There are a number of excellent reasons employers hire temporary workers (temps). “But Mom, everyone else does it.” On the other hand, if you’re looking for more specific and persuasive reasons, ask your friendly staffing agency’s sales rep. He (or she) will be only too happy to list them for you. For example, using temps allows employers to convert fixed costs to variable; eliminate overtime; reduce training, scrap, and rework costs; shift administrative burden (processing payroll and benefits); prevent unemployment claims; and reduce the risk of making a bad hire — and that’s just a few for starters. The purpose of this article, however, isn’t to tout the benefits of employing temps. It’s to add a number of “non-reasons” most likely omitted from your friendly sales rep’s list, especially as peak season approaches for shippers.

    Let’s begin by noting that both the Occupational Safety and Health Administration (OSHA) and the National Institute for Occupational Safety and Health (NIOSH) define temporary workers as “those supplied to a host employer and paid by a staffing agency, whether or not the job is actually temporary.” Also note that staffing agencies and host employers are both considered joint employers. Therefore, both may be (and most likely will be) held responsible for providing and maintaining a safe work environment for those workers.

    Depending upon workplace conditions, their obligations will vary or, in some cases, overlap. OSHA guidelines recommend staffing agencies and host employers “may better protect temporary workers through mutual cooperation and collaboration.” They suggest that these obligations should (not shall) be described in the agreement or contract between the two.

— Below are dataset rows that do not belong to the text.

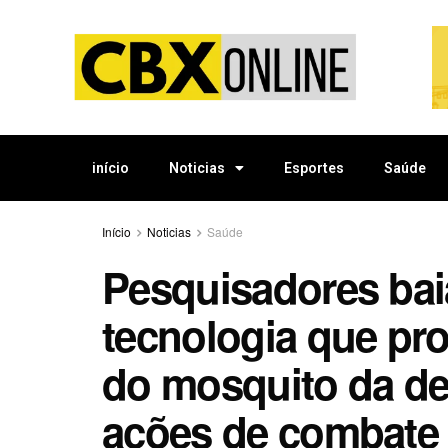
início
Noticias
Esportes
Saúde
Início
Noticias
Saúde
Pesquisadores bai
tecnologia que pr
do mosquito da de
ações de combate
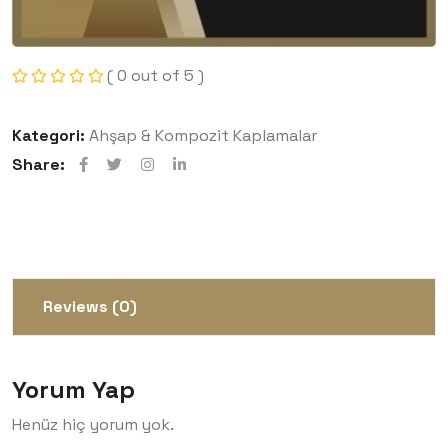
( 0 out of 5 )
Kategori:
Ahşap & Kompozit Kaplamalar
Share:
Reviews (0)
Yorum Yap
Henüz hiç yorum yok.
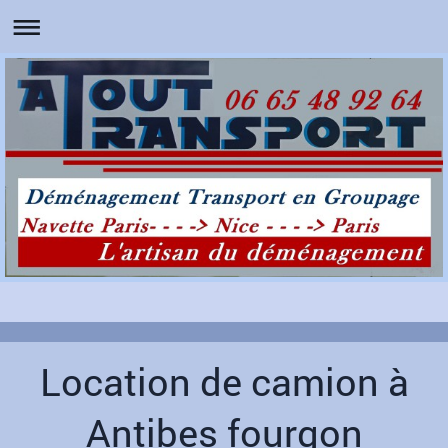
Location de camion à
Antibes fourgon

    Of course, all employers of temps have such an agreement or contract. If you do, dear reader, does yours equitably (operative word) describe, assign, and/or allocate responsibility for such obligations? Note that staffing agencies almost certainly will offer host employers their standard staffing agreement — “All our clients use this, so you should too.” Translation: “We paid our attorneys a pot full of $$ to draft it and it ^&%$ well better favor us.”

    Please don’t be misled by the fact that an earlier paragraph cited only OSHA/NIOSH best practices. An 11-page model staffing agreement downloaded from the internet lists (in addition to federal, state, and local labor and employment laws) 11 separate codes and acts with which host employers and/or staffing agencies must comply. Note that these are in addition to those required/recommended by OSHA/NIOSH. Both types of employers are already responsible for compliance with best practices, standards, codes, regulations, and rules governing their full time employees. The elephant in the room, however, is when push comes to shove, which one (or both) will be held accountable for any compliance failures?

    On August 27, 2015, the National Labor Relations Board (NLRB) issued a 3-2 decision in the Browning-Ferris Indus (BFI) of California, et al. v. Sanitary Truck Drivers case. They ruled that BFI was a joint employer of workers provided by Leadpoint (a staffing agency) at a BFI recycling plant. Both BFI and Leadpoint employed supervisors who directed the work of their respective employers. BFI established the work process and set the plant’s working hours; Leadpoint conducted the hiring, firing, and payroll of employees they supplied to BFI. BFI paid Leadpoint the cost of each worker’s labor plus a markup. Note that the significance of the NLRB ruling is that previously a joint employment relationship required an entity to demonstrate actual and direct control over workers. However, under the standard announced in the BFI decision, a company is a joint-employer even if it only exercises indirect control over working conditions or has “reserved authority” to do so.

    Bottom line: Employers using workers supplied by a staffing agency should

    • Obtain guidance from their in-house corporate attorney when negotiating contracts with temp employee staffing agencies;

    • Create and maintain a guidance manual and lesson plan developed by a detailed internet research and require all supervisors to attend a formal instructional class on the topic;

    • Communicate work rules to employees and train them accordingly;

    • Enforce the rules and practices; and

    • Document, document, document.

    Several points regarding documentation: 1) Maintain (file) documentation so that you may retrieve information required by auditors without also supplying information not specifically requested. 2) Ensure that any record of regulatory non-compliance is accompanied by documentation of action taken to correct the matter. 3) Establish a company documentation policy and purge files on a regular basis – note this requires a knowledge of regulatory agencies’ documentation retention requirements.

    Bud Cohan is adjunct instructor at Columbus State Community College.